A Systems-level Characterization of the Differentiation of Human Embryonic Stem Cells into Mesenchymal Stem Cells.

Mesenchymal stem/stromal cells (MSCs) are self-renewing multipotent cells with regenerative, secretory and immunomodulatory capabilities that are beneficial for the treatment of various diseases. To avoid the issues that come with using tissue-derived MSCs in therapy, MSCs may be generated by the differentiation of human embryonic stems cells (hESCs) in culture. However, the changes that occur during the differentiation process have not been comprehensively characterized. Here, we combined transcriptome, proteome and phosphoproteome profiling to perform an in-depth, multi-omics study of the hESCs-to-MSCs differentiation process. Based on RNA-to-protein correlation, we determined a set of high confidence genes that are important to differentiation.

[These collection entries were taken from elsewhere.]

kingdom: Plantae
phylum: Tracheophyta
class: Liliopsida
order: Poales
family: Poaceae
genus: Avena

Among the earliest and strongest induced proteins with extensive differential phosphorylation was AHNAK, which we hypothesized to be a defining factor in MSC biology. We observed two distinct expression waves of developmental HOX genes and an AGO2-to-AGO3 switch in gene silencing. Exploring the kinetic of noncoding ORFs during differentiation, we mapped new functions to well annotated long noncoding RNAs (CARMN, MALAT, NEAT1, LINC00152) as well as new candidates which we identified to be important to the differentiation process. Phosphoproteome analysis revealed ESC and MSC-specific phosphorylation motifs with PAK2 and RAF1 as top predicted upstream kinases in MSCs. Our data represent a rich systems-level resource on ESC-to-MSC differentiation that will be useful for the study of stem cell biology.